Simcha fair takes the headaches out of party planning

What better occasion than a simcha to bring family and friends together?

Yet planning a simcha means sleepless nights, anxiety, endless lists and hours spent driving around town sampling food, tasting cakes, previewing entertainers, picking out invitations and looking at photographers' portfolios. If you really want your simcha to be special, you have to shop around for flowers and a tallit with matching kippah — and don't forget the ketubah.

Who ever said simchas are fun?

Oakland's Temple Sinai puts the pleasure — and the simplicity — back into planning simchas with its second "Simcha Fair — Celebrations `97."

On Sunday, Nov. 2, all the component parts of a simcha will come together in a single room at the synagogue. No need to drive across town to compare caterers, or attend one party after another auditioning disc jockeys, string quartets and klezmer bands. Fairgoers need only walk from booth to booth.

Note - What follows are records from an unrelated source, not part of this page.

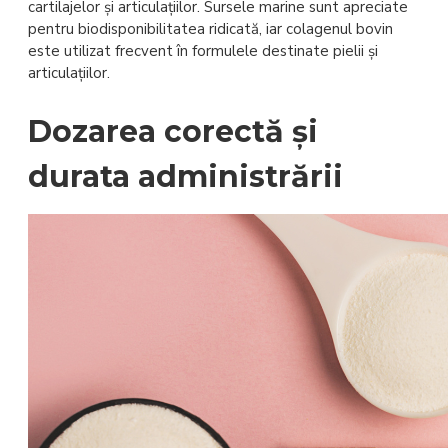
cartilajelor și articulațiilor. Sursele marine sunt apreciate
pentru biodisponibilitatea ridicată, iar colagenul bovin
este utilizat frecvent în formulele destinate pielii și
articulațiilor.
Dozarea corectă și
durata administrării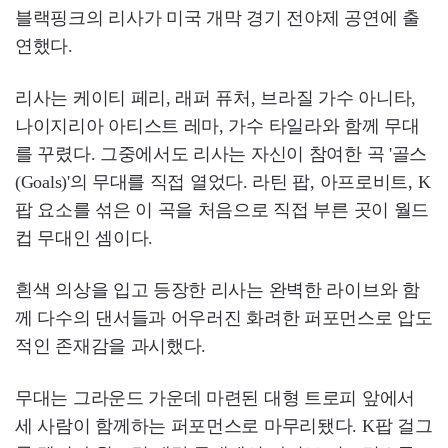
블랙핑크의 리사가 미국 개막 경기 전야제 공연에 출
연했다.
리사는 케이티 페리, 래퍼 퓨처, 브라질 가수 아니타,
나이지리아 아티스트 레마, 가수 타일라와 함께 무대
를 꾸렸다. 그중에서도 리사는 자신이 참여한 곡 '골스
(Goals)'의 무대를 직접 열었다. 라틴 팝, 아프로비트, K
팝 요소를 섞은 이 곡을 처음으로 직접 부른 곳이 월드
컵 무대인 셈이다.
흰색 의상을 입고 등장한 리사는 완벽한 라이브와 함
께 다수의 댄서들과 어우러진 화려한 퍼포먼스로 압도
적인 존재감을 과시했다.
무대는 그라운드 가운데 마련된 대형 트로피 앞에서
세 사람이 함께하는 퍼포먼스로 마무리됐다. K팝 걸그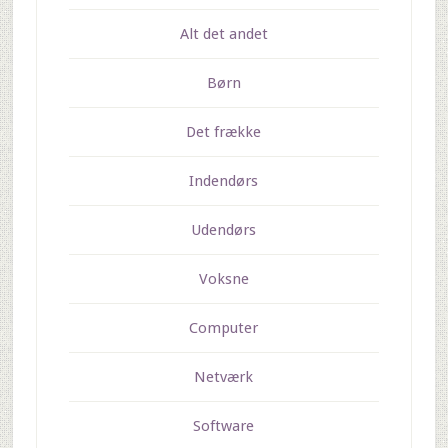
Alt det andet
Børn
Det frække
Indendørs
Udendørs
Voksne
Computer
Netværk
Software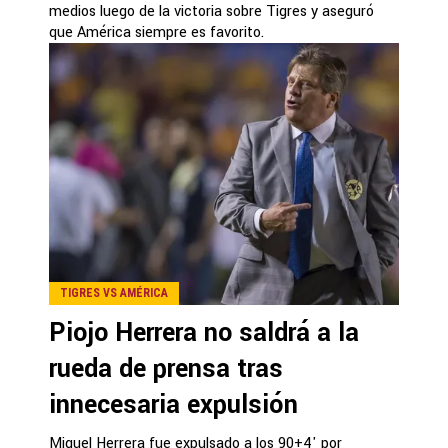
medios luego de la victoria sobre Tigres y aseguró
que América siempre es favorito.
TIGRES VS AMÉRICA
Piojo Herrera no saldrá a la
rueda de prensa tras
innecesaria expulsión
Miguel Herrera fue expulsado a los 90+4' por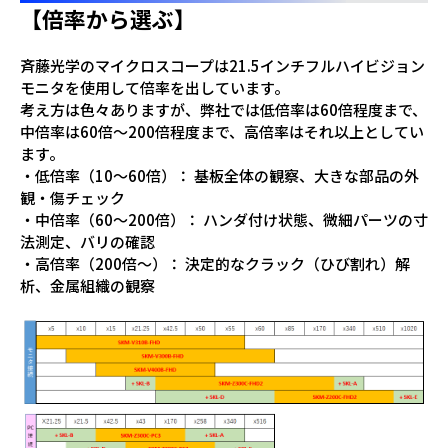
【倍率から選ぶ】
斉藤光学のマイクロスコープは21.5インチフルハイビジョン
モニタを使用して倍率を出しています。
考え方は色々ありますが、弊社では低倍率は60倍程度まで、
中倍率は60倍～200倍程度まで、高倍率はそれ以上としてい
ます。
・低倍率（10〜60倍）： 基板全体の観察、大きな部品の外
観・傷チェック
・中倍率（60〜200倍）： ハンダ付け状態、微細パーツの寸
法測定、バリの確認
・高倍率（200倍〜）： 決定的なクラック（ひび割れ）解
析、金属組織の観察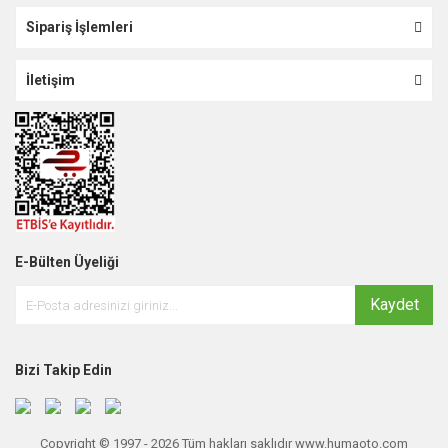
Sipariş İşlemleri
İletişim
E-Bülten Üyeliği
Kaydet
Bizi Takip Edin
Copyright © 1997 - 2026 Tüm hakları saklıdır www.humaoto.com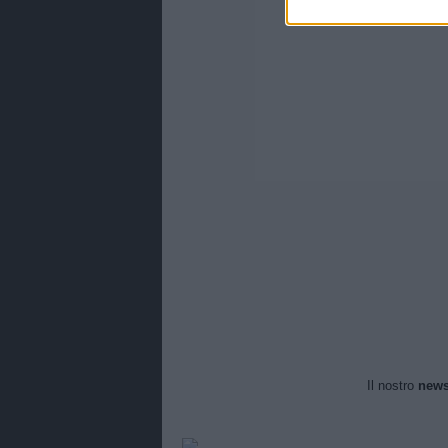
Il nostro
news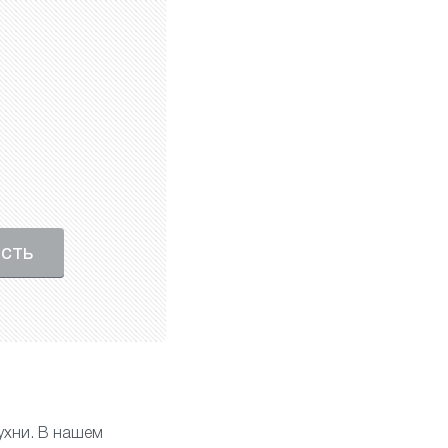
ость
ухни
. В нашем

"The concept is community service and connecting businesses that cater to Jewish clientele with the Jewish community," says the event's organizer, Adrienne Herman.

Herman says that while simcha fairs are common on the East Coast and in Southern California, Temple Sinai's event is the Bay Area's first.

"Everyone tears their hair out trying to figure out how much they can afford and what the best service is….This is a great way to do one-stop shopping," Herman says. "You can compare prices, quality and personalities. You don't have to run from one place to another. You don't have to bug all your friends for their lists.

"It takes the anxiety out of it."

Sally Cohen of Walnut Creek's Congregation B'nai Tikvah was in the throes of planning her son Jack's bar mitzvah when she went to last year's fair. Some of the individuals and companies she had hired for her older son's bar mitzvah five years before had gone out of business.

"I was looking for theme and decoration ideas," Cohen recalls. "I took my son with me. He had the ability to participate in the [choosing] process, which wouldn't have happened if on my days off or weekends I had met with these people. It was nice that he was able to preview more than one and help make the decisions."

Michael and Martha Mintz were simcha neophytes in the midst of planning their older son Dan's bar mitzvah when they attended last year's fair.

"It was the biggest thing we ever had to do," says Michael Mintz, also a member of B'nai Tikvah.

"We thought it was a wonderful fair — everything at our fingertips," Mintz recalls. "We found Donna Weinberg of Good and Plenty Catering. We hired her to cater our son's bar mitzvah and an office party."

In addition to taking care of business, those who came to the fair ate well, were entertained and got a shot at winning one of several drawings.

Mintz particularly liked an Israeli singer who performed during the afternoon.

Cohen left the fair with ideas for all sorts of party entertainment, from jugglers to tarot card readers and magicians to an 80-year-old woman who reads palms.

The event bore an only-in-California signature touch.

"We provided an anti-stress booth," says Herman, a veteran of her two daughters' b'not mitzvah. The booth offered the services of a psychotherapist as well as a chiropractor who also prescribed exercises. A "b'nai mitzvah maven" and a wedding expert were also at the fair to answer questions.

The most important simcha ingredient of all was on hand as well: Temple Sinai's Rabbi Steven Chester answered visitors' questions about simchas.

"It's one of the few events in the community that is targeted on simchas and something happy," says Chester. "That's what struck me the most. It was set up for people to enjoy and gave an aura of celebration, happiness and simcha. You could really feel that."